Multiscale Turbulence Characteristics over an Idealized Urban Street Canyon using Large-Eddy Simulation

With rapid urban expansion and population growth, enhancing urban sustainability has become increasingly critical—particularly in addressing environmental challenges. A key aspect is to understand the urban airflow dynamics, especially at the pedestrian level. This study employs Empirical Mode Decomposition (EMD) and the Hilbert–Huang Transform (HHT) to investigate the scale-dependent characteristics of turbulence across the Urban Canopy Layer (UCL) and Roughness Sublayer (RSL). Results show that the recirculation zone is predominantly influenced by the shear layer, characterized by cube-scale turbulence in streamwise velocity fluctuations (u′′). The entrainment zone demonstrates the strongest u′′ intensity, dominated by large-scale turbulent motions, while medium-scale structures prevail in the detrainment zone.
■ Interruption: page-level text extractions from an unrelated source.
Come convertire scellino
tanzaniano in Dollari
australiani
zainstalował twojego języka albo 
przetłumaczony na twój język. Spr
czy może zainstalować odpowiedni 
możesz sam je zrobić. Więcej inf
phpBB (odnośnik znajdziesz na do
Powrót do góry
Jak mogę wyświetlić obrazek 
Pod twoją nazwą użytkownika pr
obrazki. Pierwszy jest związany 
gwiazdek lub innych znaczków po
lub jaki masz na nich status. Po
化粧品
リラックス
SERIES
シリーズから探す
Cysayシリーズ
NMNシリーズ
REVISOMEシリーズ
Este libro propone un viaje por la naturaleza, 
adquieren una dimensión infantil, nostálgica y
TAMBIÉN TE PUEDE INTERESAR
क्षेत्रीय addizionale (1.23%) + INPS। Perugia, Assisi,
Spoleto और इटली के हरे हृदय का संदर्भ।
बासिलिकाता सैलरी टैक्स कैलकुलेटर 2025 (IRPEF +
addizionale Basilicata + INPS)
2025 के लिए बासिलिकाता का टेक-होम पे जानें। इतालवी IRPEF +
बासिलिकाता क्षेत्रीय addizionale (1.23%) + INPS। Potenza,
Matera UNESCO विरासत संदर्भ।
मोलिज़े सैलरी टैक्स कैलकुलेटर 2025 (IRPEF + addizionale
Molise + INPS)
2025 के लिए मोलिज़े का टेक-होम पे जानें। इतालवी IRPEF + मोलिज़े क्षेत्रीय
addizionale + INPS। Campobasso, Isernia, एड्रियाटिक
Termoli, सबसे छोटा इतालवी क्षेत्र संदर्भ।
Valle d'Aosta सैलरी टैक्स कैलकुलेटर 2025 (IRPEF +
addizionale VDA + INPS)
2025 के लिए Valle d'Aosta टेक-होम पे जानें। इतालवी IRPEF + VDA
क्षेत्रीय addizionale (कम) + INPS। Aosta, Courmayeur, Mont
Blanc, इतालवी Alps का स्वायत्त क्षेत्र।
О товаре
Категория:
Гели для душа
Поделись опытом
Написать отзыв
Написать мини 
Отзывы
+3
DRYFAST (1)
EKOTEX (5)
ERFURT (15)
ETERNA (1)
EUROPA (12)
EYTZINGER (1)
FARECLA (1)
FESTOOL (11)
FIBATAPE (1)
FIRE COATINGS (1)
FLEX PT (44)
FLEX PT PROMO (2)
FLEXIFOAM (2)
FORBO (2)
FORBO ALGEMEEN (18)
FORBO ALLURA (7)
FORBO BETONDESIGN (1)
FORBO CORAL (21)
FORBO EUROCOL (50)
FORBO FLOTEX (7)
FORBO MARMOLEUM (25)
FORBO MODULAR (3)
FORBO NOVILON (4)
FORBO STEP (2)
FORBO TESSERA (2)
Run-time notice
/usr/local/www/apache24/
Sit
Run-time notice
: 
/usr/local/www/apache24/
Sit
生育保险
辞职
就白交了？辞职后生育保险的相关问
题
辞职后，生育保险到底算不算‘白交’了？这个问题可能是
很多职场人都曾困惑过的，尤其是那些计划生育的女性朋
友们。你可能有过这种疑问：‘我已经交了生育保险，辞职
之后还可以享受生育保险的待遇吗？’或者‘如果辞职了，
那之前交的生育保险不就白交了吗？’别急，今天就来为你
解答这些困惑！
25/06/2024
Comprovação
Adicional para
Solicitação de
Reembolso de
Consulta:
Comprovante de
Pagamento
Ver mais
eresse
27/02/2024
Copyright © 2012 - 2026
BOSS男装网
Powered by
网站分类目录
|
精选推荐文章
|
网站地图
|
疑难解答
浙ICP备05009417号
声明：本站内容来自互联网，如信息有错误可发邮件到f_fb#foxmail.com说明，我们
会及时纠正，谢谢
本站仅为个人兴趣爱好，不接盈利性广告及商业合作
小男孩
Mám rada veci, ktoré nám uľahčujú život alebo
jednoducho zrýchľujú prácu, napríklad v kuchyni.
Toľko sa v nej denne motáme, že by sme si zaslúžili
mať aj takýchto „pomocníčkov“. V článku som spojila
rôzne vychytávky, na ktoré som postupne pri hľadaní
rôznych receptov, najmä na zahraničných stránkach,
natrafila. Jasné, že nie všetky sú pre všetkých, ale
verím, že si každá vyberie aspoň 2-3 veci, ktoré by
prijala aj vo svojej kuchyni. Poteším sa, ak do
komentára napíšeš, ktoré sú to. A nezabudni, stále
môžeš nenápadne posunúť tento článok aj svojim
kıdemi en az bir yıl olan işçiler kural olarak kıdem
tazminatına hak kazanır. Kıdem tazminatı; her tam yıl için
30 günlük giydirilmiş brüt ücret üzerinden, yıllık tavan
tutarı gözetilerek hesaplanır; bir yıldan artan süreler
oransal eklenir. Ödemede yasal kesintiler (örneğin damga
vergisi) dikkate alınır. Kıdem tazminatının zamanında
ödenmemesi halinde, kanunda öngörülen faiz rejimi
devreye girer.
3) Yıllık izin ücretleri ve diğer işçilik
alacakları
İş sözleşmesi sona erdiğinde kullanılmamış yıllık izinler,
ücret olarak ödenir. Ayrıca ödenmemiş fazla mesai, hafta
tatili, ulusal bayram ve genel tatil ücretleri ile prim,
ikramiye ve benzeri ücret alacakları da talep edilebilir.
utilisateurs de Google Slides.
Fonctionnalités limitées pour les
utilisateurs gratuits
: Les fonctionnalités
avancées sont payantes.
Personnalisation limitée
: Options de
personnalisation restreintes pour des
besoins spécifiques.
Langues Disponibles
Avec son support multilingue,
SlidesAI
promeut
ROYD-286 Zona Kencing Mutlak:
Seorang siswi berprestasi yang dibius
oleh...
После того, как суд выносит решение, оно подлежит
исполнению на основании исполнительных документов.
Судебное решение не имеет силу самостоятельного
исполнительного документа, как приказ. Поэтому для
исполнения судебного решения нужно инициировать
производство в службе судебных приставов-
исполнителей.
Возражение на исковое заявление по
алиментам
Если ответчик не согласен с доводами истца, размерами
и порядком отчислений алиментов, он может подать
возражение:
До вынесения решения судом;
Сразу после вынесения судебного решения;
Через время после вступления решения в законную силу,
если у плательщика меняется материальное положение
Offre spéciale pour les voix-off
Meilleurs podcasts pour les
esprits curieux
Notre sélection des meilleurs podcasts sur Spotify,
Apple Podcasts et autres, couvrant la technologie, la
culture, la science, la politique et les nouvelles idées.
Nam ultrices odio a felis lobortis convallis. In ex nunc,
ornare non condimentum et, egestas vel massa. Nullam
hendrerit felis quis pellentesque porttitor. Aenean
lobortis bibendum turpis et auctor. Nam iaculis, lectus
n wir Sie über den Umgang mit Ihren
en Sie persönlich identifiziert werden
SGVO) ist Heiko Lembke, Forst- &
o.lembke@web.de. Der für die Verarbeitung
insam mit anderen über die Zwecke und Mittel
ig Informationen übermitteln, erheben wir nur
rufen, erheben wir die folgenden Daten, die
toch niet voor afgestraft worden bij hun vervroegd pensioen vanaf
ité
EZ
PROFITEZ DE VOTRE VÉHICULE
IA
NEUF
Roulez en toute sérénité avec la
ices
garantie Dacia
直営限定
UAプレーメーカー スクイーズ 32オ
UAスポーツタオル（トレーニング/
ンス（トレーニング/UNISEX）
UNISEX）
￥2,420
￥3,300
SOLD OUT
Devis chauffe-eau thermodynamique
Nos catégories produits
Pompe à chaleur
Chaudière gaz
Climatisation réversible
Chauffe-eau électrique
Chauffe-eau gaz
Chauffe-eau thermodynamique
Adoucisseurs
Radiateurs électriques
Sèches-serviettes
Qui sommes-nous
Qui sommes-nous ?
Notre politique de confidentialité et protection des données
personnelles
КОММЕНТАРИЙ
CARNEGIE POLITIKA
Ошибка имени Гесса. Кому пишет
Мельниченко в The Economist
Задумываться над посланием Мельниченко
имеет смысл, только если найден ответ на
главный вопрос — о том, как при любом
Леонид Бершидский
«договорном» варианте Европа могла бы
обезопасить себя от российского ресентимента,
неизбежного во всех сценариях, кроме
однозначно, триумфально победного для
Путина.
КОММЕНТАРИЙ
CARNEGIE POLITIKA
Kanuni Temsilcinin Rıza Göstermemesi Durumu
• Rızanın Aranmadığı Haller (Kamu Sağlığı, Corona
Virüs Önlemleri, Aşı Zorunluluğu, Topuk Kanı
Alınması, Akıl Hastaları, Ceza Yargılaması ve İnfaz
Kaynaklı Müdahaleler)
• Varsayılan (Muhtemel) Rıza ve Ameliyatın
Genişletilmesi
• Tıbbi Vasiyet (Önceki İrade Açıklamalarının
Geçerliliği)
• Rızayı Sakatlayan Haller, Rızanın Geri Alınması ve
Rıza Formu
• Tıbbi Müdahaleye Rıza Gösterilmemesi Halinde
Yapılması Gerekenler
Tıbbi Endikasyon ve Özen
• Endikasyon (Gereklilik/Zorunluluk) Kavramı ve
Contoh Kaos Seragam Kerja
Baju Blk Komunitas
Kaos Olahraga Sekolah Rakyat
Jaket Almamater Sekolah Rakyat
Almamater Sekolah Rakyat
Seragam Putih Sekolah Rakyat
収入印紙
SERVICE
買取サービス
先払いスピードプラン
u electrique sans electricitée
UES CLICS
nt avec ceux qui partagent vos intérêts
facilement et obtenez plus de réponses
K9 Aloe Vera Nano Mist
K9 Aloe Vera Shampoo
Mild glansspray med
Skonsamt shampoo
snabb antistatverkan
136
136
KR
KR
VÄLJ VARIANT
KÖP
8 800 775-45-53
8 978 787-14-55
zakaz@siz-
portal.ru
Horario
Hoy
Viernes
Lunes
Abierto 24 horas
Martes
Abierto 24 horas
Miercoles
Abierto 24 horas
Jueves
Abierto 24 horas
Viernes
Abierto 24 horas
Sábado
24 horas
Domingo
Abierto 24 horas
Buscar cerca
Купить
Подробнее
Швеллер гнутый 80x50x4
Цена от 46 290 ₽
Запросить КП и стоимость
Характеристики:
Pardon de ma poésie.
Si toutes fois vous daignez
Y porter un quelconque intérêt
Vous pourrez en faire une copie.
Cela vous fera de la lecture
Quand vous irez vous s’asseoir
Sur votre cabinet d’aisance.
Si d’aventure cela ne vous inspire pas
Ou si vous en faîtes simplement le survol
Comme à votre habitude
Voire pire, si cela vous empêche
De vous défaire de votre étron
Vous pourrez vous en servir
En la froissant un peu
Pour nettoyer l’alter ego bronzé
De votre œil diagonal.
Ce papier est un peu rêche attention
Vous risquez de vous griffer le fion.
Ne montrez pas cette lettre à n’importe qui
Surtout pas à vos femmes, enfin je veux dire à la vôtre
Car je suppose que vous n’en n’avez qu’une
For vertical velocity fluctuations (w′′), all three wake zones are mainly governed by small-scale turbulence within the UCL. Additionally, amplitude modulation (AM) analysis reveals that the entrainment zone exhibits the strongest top-down modulation between large scale and large – scale envelop of the small scale, whereas the recirculation zone shows higher AM coefficients near the roof level. The detrainment zone presents a broader vertical extent of high AM coefficients across both UCL and RSL, indicating enhanced vertical mixing capacity. These insights offer valuable guidance for optimizing urban ventilation and pollutant dispersion strategies.